I don’t even know what to say at this point. I am overwhelmed with so many feelings. I am numbed by this book, at least in the short term---right now. This is one of those few books that I will never forget. The way it was written was splendid. The end fell on me like an anvil. The story was so well woven together. Erdrich has always been an author that I have liked and enjoyed (except for Shadow Tag), but this is one of her best---at least that I have read so far. I will not stop at this one.
I love that this book is just a story of ordinary people. No one did incredible things. No one became incredibly wealthy. There were no heroes. Just life.
3 replies, 1746 views
Response to Curmudgeoness (Original post)

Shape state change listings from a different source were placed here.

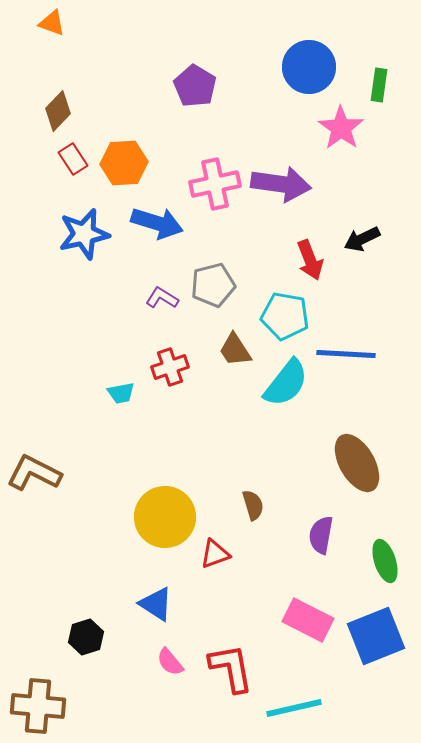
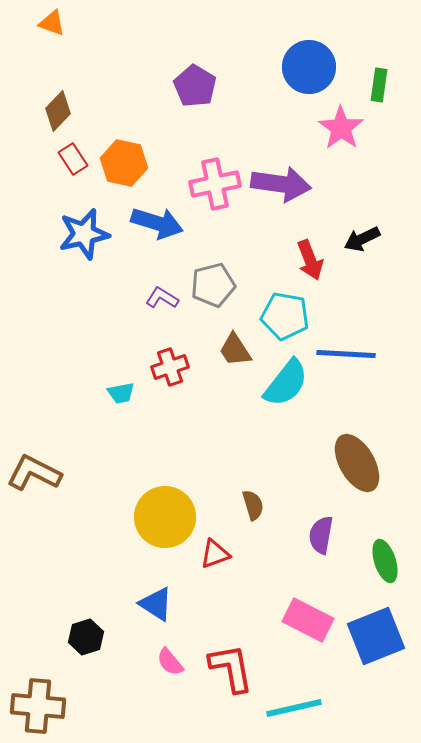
orange hexagon: rotated 15 degrees clockwise
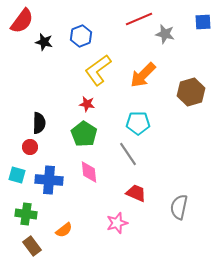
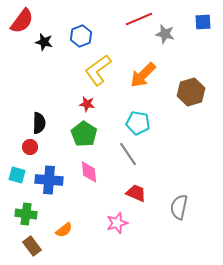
cyan pentagon: rotated 10 degrees clockwise
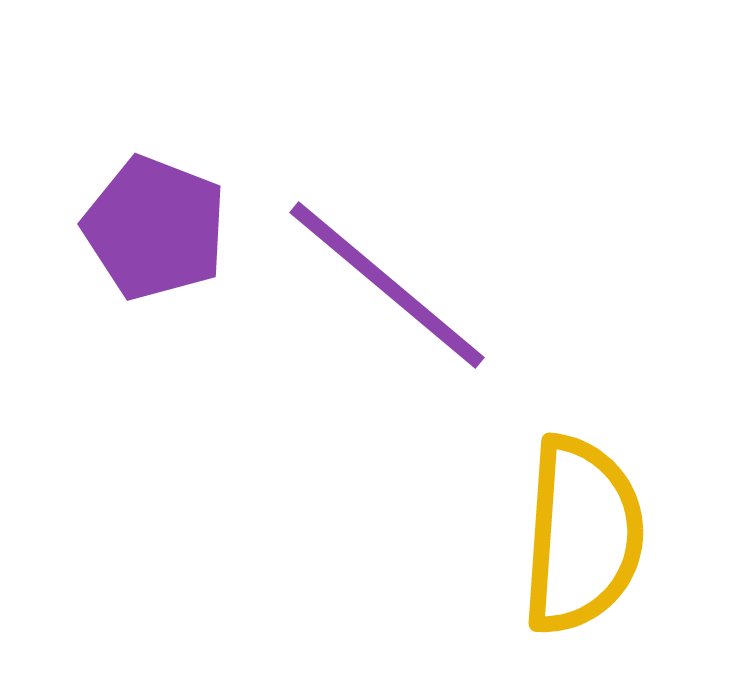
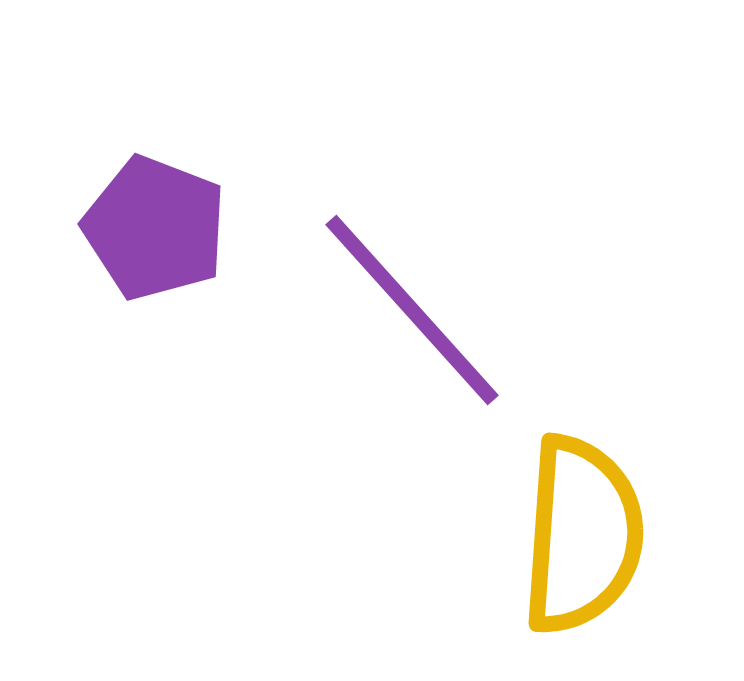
purple line: moved 25 px right, 25 px down; rotated 8 degrees clockwise
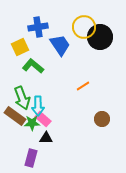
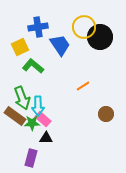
brown circle: moved 4 px right, 5 px up
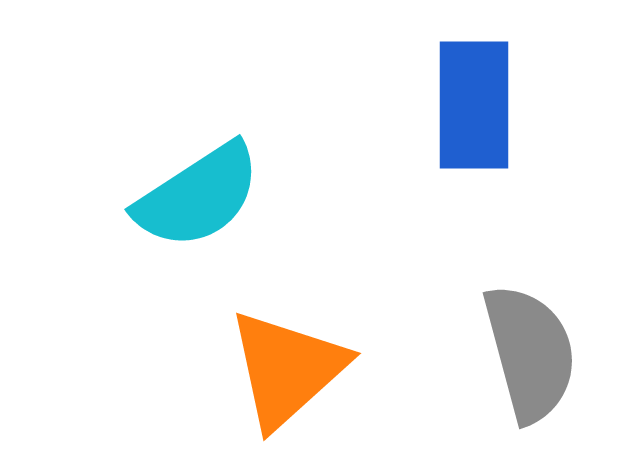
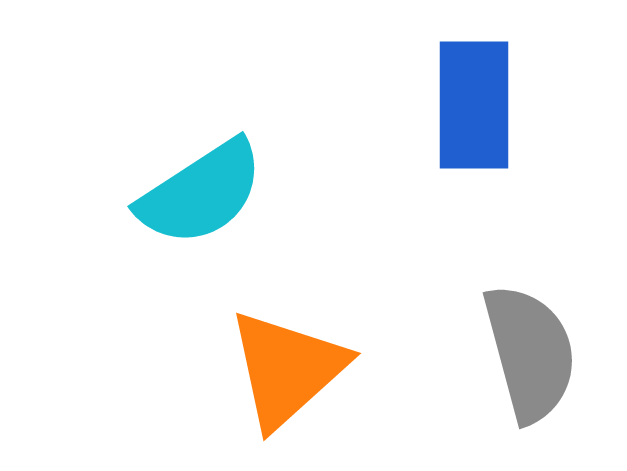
cyan semicircle: moved 3 px right, 3 px up
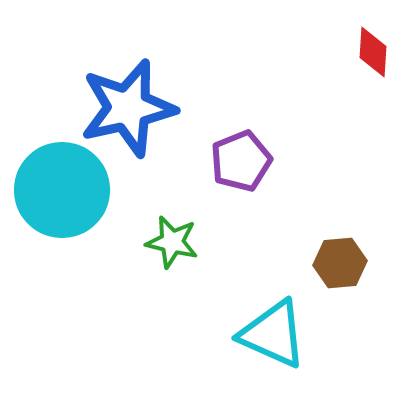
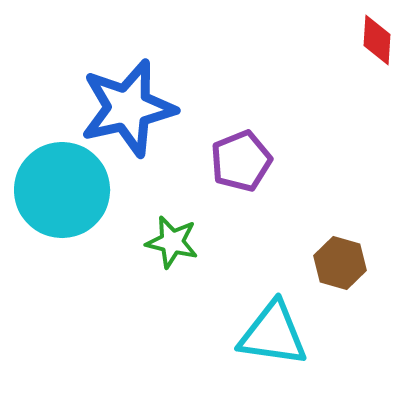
red diamond: moved 4 px right, 12 px up
brown hexagon: rotated 21 degrees clockwise
cyan triangle: rotated 16 degrees counterclockwise
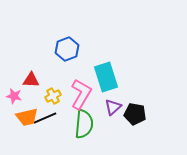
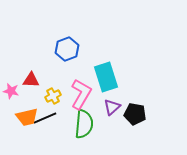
pink star: moved 3 px left, 5 px up
purple triangle: moved 1 px left
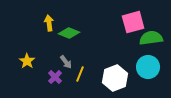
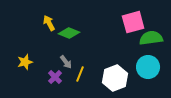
yellow arrow: rotated 21 degrees counterclockwise
yellow star: moved 2 px left, 1 px down; rotated 21 degrees clockwise
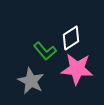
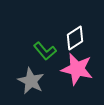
white diamond: moved 4 px right
pink star: rotated 8 degrees clockwise
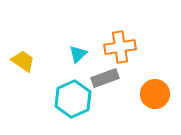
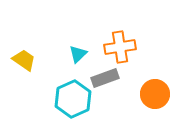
yellow trapezoid: moved 1 px right, 1 px up
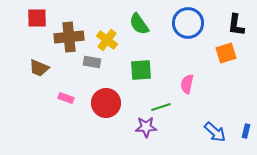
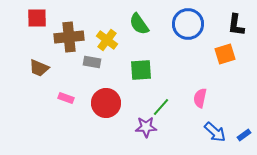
blue circle: moved 1 px down
orange square: moved 1 px left, 1 px down
pink semicircle: moved 13 px right, 14 px down
green line: rotated 30 degrees counterclockwise
blue rectangle: moved 2 px left, 4 px down; rotated 40 degrees clockwise
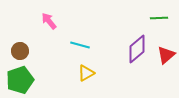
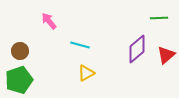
green pentagon: moved 1 px left
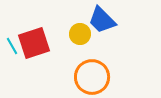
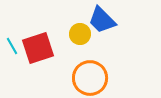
red square: moved 4 px right, 5 px down
orange circle: moved 2 px left, 1 px down
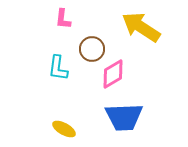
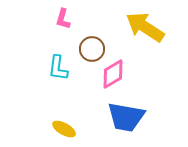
pink L-shape: rotated 10 degrees clockwise
yellow arrow: moved 4 px right
blue trapezoid: moved 2 px right; rotated 12 degrees clockwise
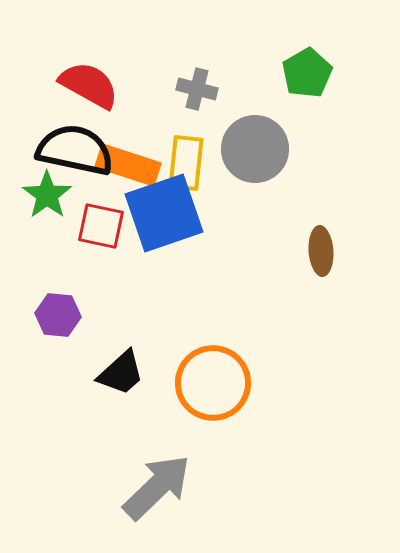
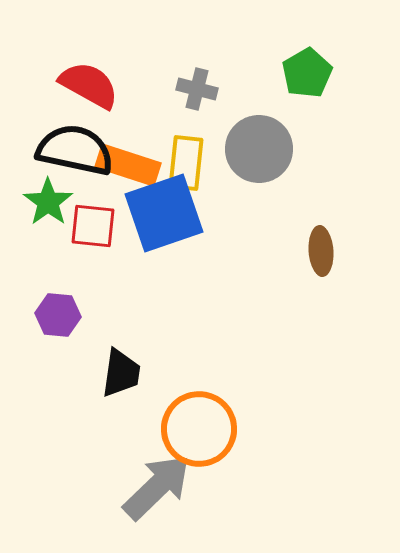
gray circle: moved 4 px right
green star: moved 1 px right, 7 px down
red square: moved 8 px left; rotated 6 degrees counterclockwise
black trapezoid: rotated 40 degrees counterclockwise
orange circle: moved 14 px left, 46 px down
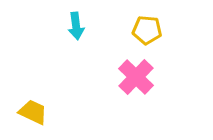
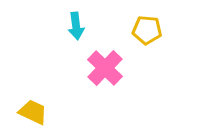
pink cross: moved 31 px left, 9 px up
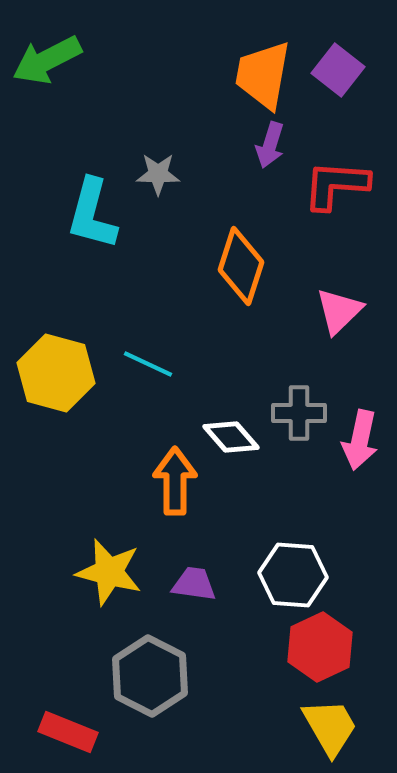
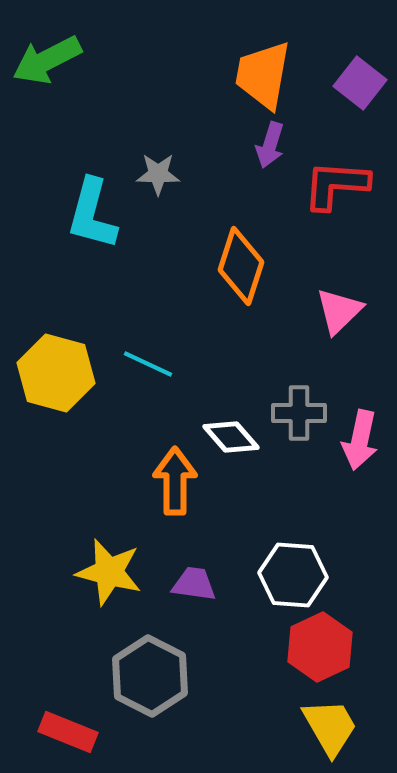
purple square: moved 22 px right, 13 px down
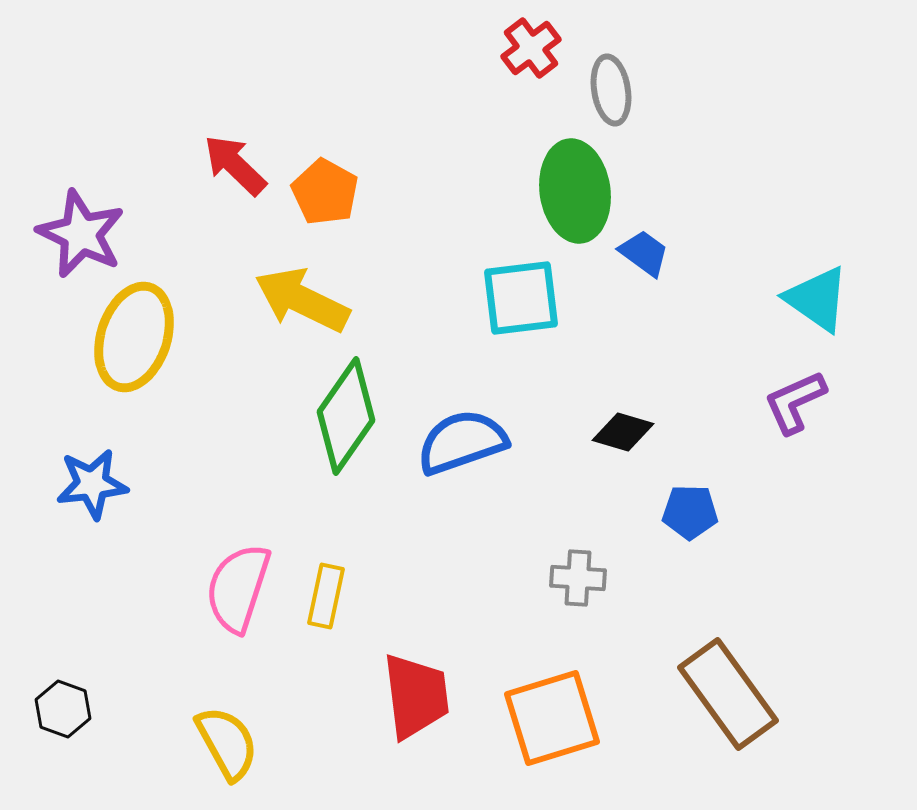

Fri Mar 23, 2012, 08:46 AM
Little Star (14,406 posts)
2. Knock me over with a feather...
Mazarine Shimek and Delphine Watzka are actually sisters. That Step-and-a-Half was quite the woman! And it also gives us insight to who Roy Watzka was in his heart. Step-and-a-Half is Minnie, wow.
Everyone is getting older or dying. Life goes on.
Good book Curmudgeoness! Thanks again for taking the time and effort to share. Good job and I had a great time!
Response to Little Star (Reply #2)
Fri Mar 23, 2012, 12:15 PM
Curmudgeoness (15,184 posts)
3. I enjoyed this too, however,
don't look for a repeat any time soon. This was work. I would have liked to have shared my feelings and opinions with others who were also reading the book, but it didn't work out that way---which is fine.
I am glad that "Minnie" was never known and that no one will ever know the truth, which was just too nasty to tolerate if it was known.
I am now moving on---started a book in the The Cat Who...series. I need something light and silly right now. The Master Butchers was awesome, but I feel drained.
I am glad that you enjoyed this, and thanks for sticking with me. You will enjoy this book so much more when you get around to really reading it.